Bernal declined to order Parks and Recreation to open its closed-at-night San Lorenzo park bathroom. Lane and Beiers made no offer to recommend this be done either.

All in all I was hopeful that participants saw how unresponsive-to-hostile Council members and the all-powerful City Manager were taking any kind of meaningful action (or even symbolic paper action) supporting Occupy Santa Cruz, the importance of stopping police brutality, and the primacy of the Constitution and guaranteeing the rights of peaceful protesters.

But for anyone who's been around for any length of time and watching the Council, they should know this is no surprise. I encourage people to search for earlier articles I've written under “SCPD”, “Coonerty” (the outgoing mayor), and “Rotkin” (the former Mayor) to get some sense of the darker underside of “progressive” Santa Cruz.

I hope to play some audio of the dialogue between Bernal, Lane, and the protesters Thursday evening 6-8 PM on Free Radio Santa Cruz at 101.1 FM ( The show will be archived at .

Call in to 831-427-3772 anytime to give updates (if anyone's in the studio).

Comments  (Hide Comments)

by Robert Norse
Saturday Nov 12th, 2011 2:00 AM
The following video, taken by Alex Darocy on Monday 11-7 at the City Council offices, shows OSC supporter Andy Moscowitz asking Don Lane a simple question.


The question: "Does Lane (as City Councilmember or Vice-Mayor) have the power to prevent police from dragging people out of their tents?"

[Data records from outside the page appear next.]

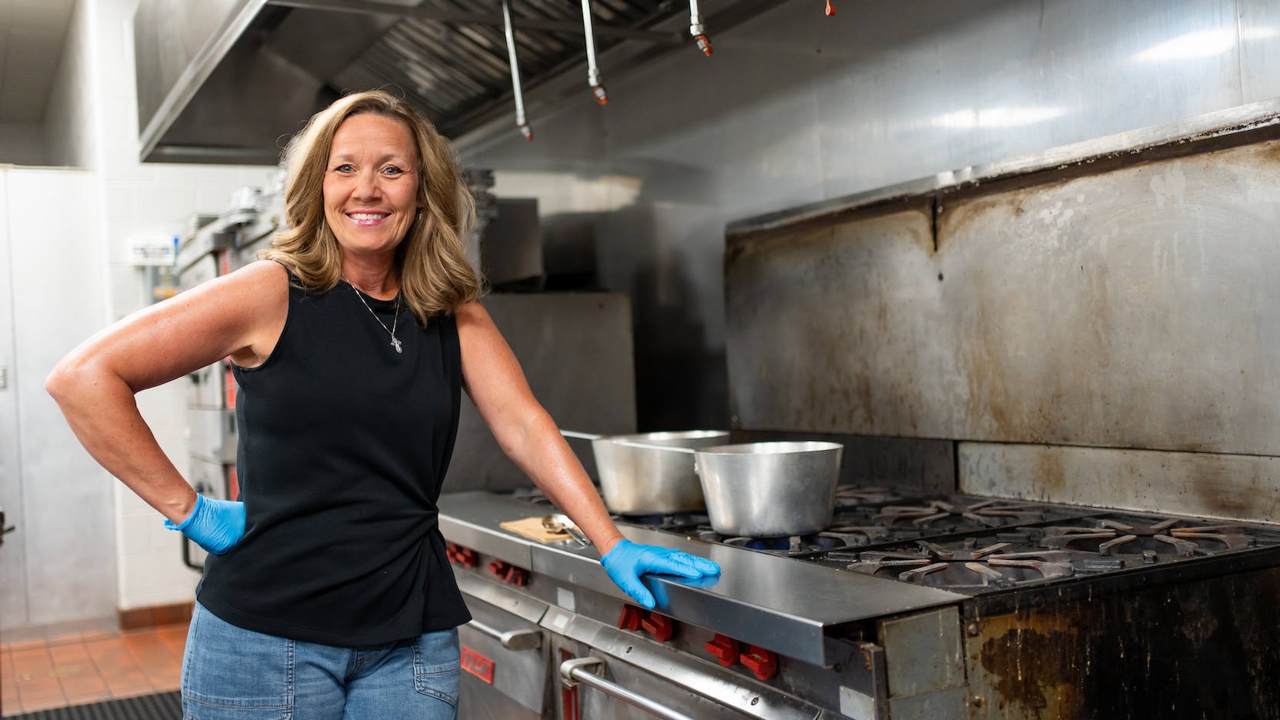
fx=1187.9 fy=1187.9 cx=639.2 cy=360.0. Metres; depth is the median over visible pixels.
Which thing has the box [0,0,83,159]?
ceiling
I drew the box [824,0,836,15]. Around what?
fire suppression nozzle
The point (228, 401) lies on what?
metal rack
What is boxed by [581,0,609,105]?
pipe
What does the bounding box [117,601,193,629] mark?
baseboard
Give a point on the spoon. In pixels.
(556, 520)
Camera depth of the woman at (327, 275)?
2.07 m
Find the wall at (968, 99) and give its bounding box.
[453,0,1279,457]
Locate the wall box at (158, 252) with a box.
[127,233,176,265]
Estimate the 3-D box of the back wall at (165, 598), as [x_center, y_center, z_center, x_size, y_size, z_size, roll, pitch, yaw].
[-3.198,-0.278,5.919,4.410,3.359,0.282,-2,0,-29]
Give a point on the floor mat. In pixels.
(79, 709)
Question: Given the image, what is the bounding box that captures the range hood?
[126,0,802,162]
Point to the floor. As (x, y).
(158, 684)
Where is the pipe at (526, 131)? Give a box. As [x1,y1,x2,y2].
[502,0,533,142]
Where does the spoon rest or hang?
on the wooden board at (528, 524)
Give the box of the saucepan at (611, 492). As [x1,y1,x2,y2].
[586,430,730,513]
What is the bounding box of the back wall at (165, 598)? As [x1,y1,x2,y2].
[0,0,279,628]
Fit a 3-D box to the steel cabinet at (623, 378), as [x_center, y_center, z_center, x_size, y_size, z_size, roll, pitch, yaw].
[-0.459,0.108,3.830,0.721,0.612,0.657,-2,0,-29]
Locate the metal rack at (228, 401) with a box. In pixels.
[173,180,290,571]
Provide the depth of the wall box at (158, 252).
5.91 m
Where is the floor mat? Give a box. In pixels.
[1,690,181,719]
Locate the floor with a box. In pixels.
[0,620,189,719]
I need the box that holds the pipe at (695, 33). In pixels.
[688,0,713,55]
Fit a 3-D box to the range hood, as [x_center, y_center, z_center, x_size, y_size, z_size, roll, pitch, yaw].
[-0.439,-1.325,3.088,1.202,1.210,2.589,-2,0,-29]
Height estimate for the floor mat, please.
0.013 m
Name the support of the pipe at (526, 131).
hanging from the range hood
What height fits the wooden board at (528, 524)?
0.013 m
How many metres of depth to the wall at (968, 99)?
3.20 m
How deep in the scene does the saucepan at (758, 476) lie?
2.16 m
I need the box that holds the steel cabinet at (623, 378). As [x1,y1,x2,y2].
[448,288,636,491]
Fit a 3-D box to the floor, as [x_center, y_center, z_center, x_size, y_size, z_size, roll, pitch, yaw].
[-1.146,1.341,2.698,4.355,0.107,8.061,-2,0,-29]
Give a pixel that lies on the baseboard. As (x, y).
(165, 615)
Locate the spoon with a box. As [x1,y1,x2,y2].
[539,514,588,543]
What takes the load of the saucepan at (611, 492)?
on the gas range
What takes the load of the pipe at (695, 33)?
hanging from the range hood
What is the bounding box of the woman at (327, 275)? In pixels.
[43,88,723,719]
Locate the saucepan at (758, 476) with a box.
[692,440,844,535]
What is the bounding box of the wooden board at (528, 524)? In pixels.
[499,515,575,544]

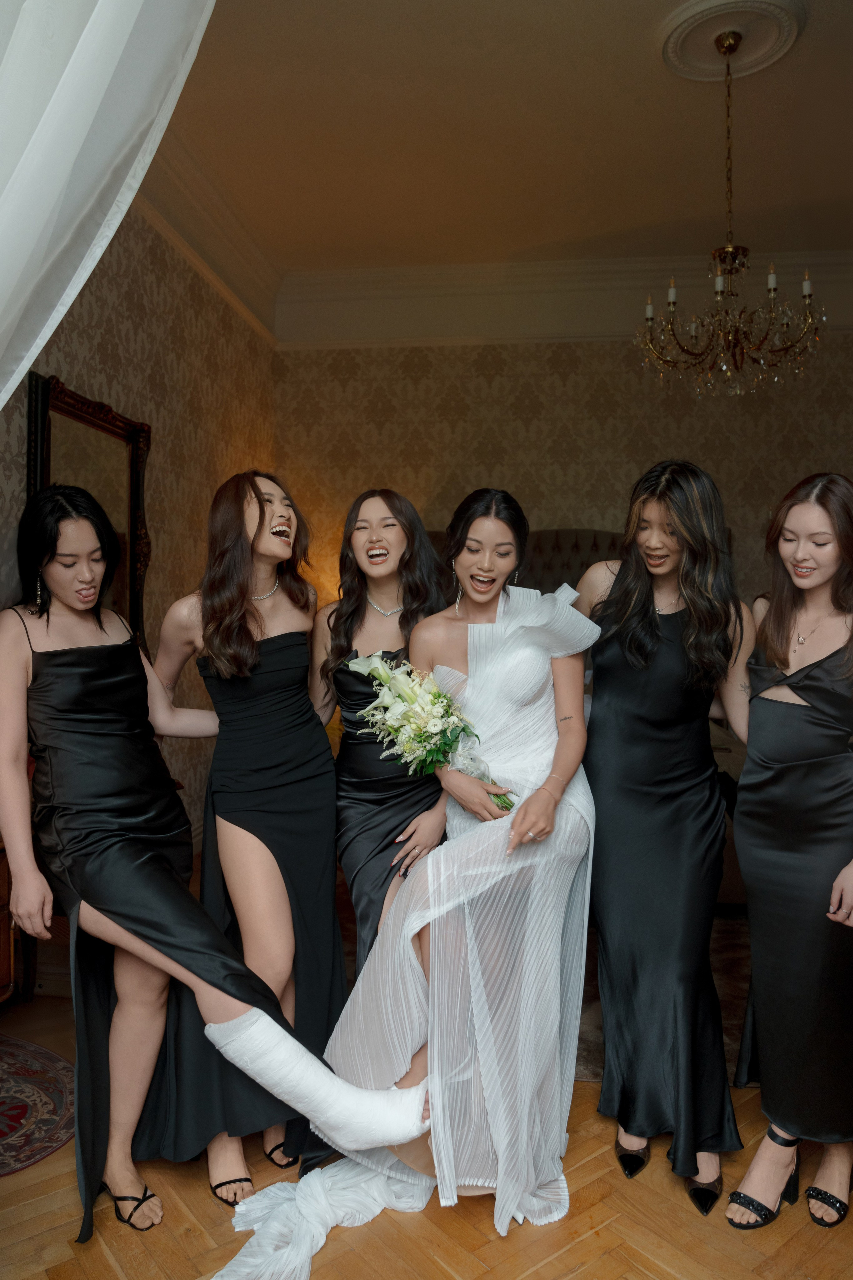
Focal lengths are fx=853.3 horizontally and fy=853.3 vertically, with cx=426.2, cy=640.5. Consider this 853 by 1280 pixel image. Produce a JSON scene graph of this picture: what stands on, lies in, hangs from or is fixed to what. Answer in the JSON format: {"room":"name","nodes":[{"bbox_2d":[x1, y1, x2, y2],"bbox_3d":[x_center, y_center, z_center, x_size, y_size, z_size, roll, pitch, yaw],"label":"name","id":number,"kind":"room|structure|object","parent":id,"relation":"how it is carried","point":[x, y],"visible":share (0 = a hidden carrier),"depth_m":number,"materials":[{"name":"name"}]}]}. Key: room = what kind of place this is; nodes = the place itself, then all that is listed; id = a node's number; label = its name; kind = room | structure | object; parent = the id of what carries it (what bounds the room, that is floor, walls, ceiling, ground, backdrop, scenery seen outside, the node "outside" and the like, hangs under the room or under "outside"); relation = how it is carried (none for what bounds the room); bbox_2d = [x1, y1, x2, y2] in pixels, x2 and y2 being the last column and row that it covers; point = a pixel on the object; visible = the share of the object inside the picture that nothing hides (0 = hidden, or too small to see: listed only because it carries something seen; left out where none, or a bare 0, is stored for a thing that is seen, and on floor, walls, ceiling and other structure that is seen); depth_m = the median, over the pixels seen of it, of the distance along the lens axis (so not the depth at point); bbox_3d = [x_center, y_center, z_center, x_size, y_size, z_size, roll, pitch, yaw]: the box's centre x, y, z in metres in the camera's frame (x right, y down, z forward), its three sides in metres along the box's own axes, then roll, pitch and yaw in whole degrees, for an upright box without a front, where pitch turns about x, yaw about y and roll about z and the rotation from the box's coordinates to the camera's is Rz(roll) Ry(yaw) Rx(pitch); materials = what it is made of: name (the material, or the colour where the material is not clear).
{"room":"bedroom","nodes":[
{"label":"bedroom","id":0,"kind":"room"},
{"bbox_2d":[0,190,278,869],"bbox_3d":[-1.615,-0.478,2.882,0.161,3.500,6.577,0,1,7],"label":"left wall","id":1,"kind":"structure","parent":0,"point":[160,477],"depth_m":4.45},
{"bbox_2d":[25,370,151,654],"bbox_3d":[-1.400,-0.404,3.598,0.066,1.253,0.915,0,1,7],"label":"mirror","id":2,"kind":"object","parent":1,"relation":"attached to","point":[73,417],"visible":0.57,"depth_m":3.65,"materials":[{"name":"brown mirror"}]},
{"bbox_2d":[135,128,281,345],"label":"crown molding","id":3,"kind":"structure","parent":1,"relation":"attached to","point":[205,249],"depth_m":4.81,"materials":[{"name":"white paint"}]},
{"bbox_2d":[0,985,852,1279],"bbox_3d":[0.651,1.342,1.898,5.979,0.100,6.591,0,1,7],"label":"floor","id":4,"kind":"structure","parent":0,"point":[588,1241],"depth_m":1.90,"materials":[{"name":"brown wood"}]},
{"bbox_2d":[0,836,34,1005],"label":"wooden cabinet","id":5,"kind":"object","parent":4,"relation":"on","point":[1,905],"visible":0.45,"depth_m":2.79,"materials":[{"name":"brown wood"}]},
{"bbox_2d":[0,1033,74,1176],"bbox_3d":[-1.329,1.281,2.276,0.897,0.008,0.939,0,1,7],"label":"rug","id":6,"kind":"object","parent":4,"relation":"on","point":[26,1105],"visible":0.93,"depth_m":2.35,"materials":[{"name":"carpet"}]},
{"bbox_2d":[0,483,434,1239],"bbox_3d":[-0.571,0.488,1.946,0.884,1.623,0.625,0,1,7],"label":"woman","id":7,"kind":"object","parent":4,"relation":"on","point":[13,680],"visible":0.94,"depth_m":1.90},
{"bbox_2d":[202,1009,430,1153],"bbox_3d":[-0.221,0.971,1.877,0.320,0.292,0.264,-1,1,-42],"label":"leg cast","id":8,"kind":"object","parent":7,"relation":"on","point":[312,1098],"visible":0.93,"depth_m":1.81,"materials":[{"name":"white fabric"}]},
{"bbox_2d":[147,468,348,1208],"bbox_3d":[-0.449,0.426,2.239,0.539,1.678,0.628,0,1,7],"label":"woman","id":9,"kind":"object","parent":4,"relation":"on","point":[332,855],"visible":0.86,"depth_m":2.13},
{"bbox_2d":[307,489,453,976],"bbox_3d":[-0.107,0.447,2.366,0.511,1.666,0.629,0,1,7],"label":"woman","id":10,"kind":"object","parent":4,"relation":"on","point":[391,524],"visible":0.69,"depth_m":2.28},
{"bbox_2d":[336,486,597,1238],"bbox_3d":[0.118,0.467,2.192,0.630,1.644,0.854,0,1,7],"label":"woman","id":11,"kind":"object","parent":4,"relation":"on","point":[468,657],"visible":0.85,"depth_m":2.06},
{"bbox_2d":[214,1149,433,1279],"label":"train","id":12,"kind":"object","parent":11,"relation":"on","point":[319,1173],"visible":0.85,"depth_m":1.86,"materials":[{"name":"white fabric"}]},
{"bbox_2d":[346,646,511,812],"bbox_3d":[0.011,0.238,2.151,0.273,0.409,0.430,-1,1,-41],"label":"flower bouquet","id":13,"kind":"object","parent":11,"relation":"in","point":[354,665],"visible":0.88,"depth_m":2.12,"materials":[{"name":"white plant"}]},
{"bbox_2d":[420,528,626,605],"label":"headboard","id":14,"kind":"object","parent":4,"relation":"on","point":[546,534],"visible":0.11,"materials":[{"name":"fabric"}]},
{"bbox_2d":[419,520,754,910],"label":"bed","id":15,"kind":"object","parent":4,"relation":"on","point":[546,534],"visible":0.1,"depth_m":5.32,"materials":[{"name":"fabric"}]},
{"bbox_2d":[569,911,750,1083],"bbox_3d":[1.114,1.270,3.486,2.397,0.015,2.262,0,1,7],"label":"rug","id":16,"kind":"object","parent":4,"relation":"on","point":[735,1008],"visible":0.12,"depth_m":3.16,"materials":[{"name":"carpet"}]},
{"bbox_2d":[575,458,757,1220],"bbox_3d":[0.607,0.418,2.210,0.508,1.716,0.654,0,1,7],"label":"woman","id":17,"kind":"object","parent":4,"relation":"on","point":[653,599],"visible":0.93,"depth_m":2.08},
{"bbox_2d":[725,468,852,1232],"bbox_3d":[0.941,0.463,2.073,0.506,1.611,0.660,0,1,7],"label":"woman","id":18,"kind":"object","parent":4,"relation":"on","point":[844,875],"visible":0.97,"depth_m":1.95},
{"bbox_2d":[142,0,852,281],"bbox_3d":[0.963,-2.588,2.849,5.898,0.127,6.992,0,1,7],"label":"ceiling","id":19,"kind":"structure","parent":0,"point":[650,66],"depth_m":4.30,"materials":[{"name":"paint"}]},
{"bbox_2d":[0,0,218,414],"bbox_3d":[-0.742,-0.469,1.315,1.323,3.520,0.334,0,1,7],"label":"white curtain","id":20,"kind":"object","parent":19,"relation":"hanging from","point":[125,21],"visible":0.99,"depth_m":1.34,"materials":[{"name":"white fabric"}]},
{"bbox_2d":[660,1,806,79],"bbox_3d":[1.294,-2.546,3.611,0.554,0.049,0.555,0,1,7],"label":"ceiling medallion","id":21,"kind":"object","parent":19,"relation":"attached to","point":[769,48],"visible":0.97,"depth_m":3.59,"materials":[{"name":"white paint"}]},
{"bbox_2d":[637,33,822,397],"bbox_3d":[1.291,-1.812,3.690,0.756,1.509,0.749,0,1,7],"label":"chandelier","id":22,"kind":"object","parent":21,"relation":"hanging from","point":[772,279],"visible":0.99,"depth_m":3.64,"materials":[{"name":"gold metal"}]},
{"bbox_2d":[273,330,852,616],"bbox_3d":[1.524,-0.662,5.987,5.192,3.521,0.151,0,1,7],"label":"back wall","id":23,"kind":"structure","parent":0,"point":[568,381],"depth_m":5.96,"materials":[{"name":"beige paper"}]},
{"bbox_2d":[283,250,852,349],"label":"crown molding","id":24,"kind":"structure","parent":23,"relation":"attached to","point":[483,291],"depth_m":5.88,"materials":[{"name":"white paint"}]}
]}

The correct and responsive answer, as I understand it, is "Yes--in so far as City Council can direct the City Manager to direct the police to leave the camp alone. Or pass an emergency direction to Dannettee Shoekaer, Parks and Rec boss, to continue to ignore the Camping Ban and Park Closure times, granting a special "permit" "

The very restricted permit foisted on the campers makes it clear that city officials, either admnistratively, or the city council legislatively, can authorize how their parks are used.

It is true that as an individual Lane does not himself has the personal authority, but he has the power to persuade, if he so chooses. It's really hard to believe he doesn't know this, having been on City Council on and off for 23 years.

Lane's initial resistance to the question shows either hostility to the campers confronting him with this simple but powerful concern or misguided confusion. He suggests he that there is no clear and present danger of police action ("I disagree with your premise") But that is exactly what Deputy Chief Steve Clark advised camp activist Dennis, and, I believe, legal supporter Steve Pleich several days before. It is also implicitly what city officials had been using to force acceptance of their "permit" with an 11-7 deadline.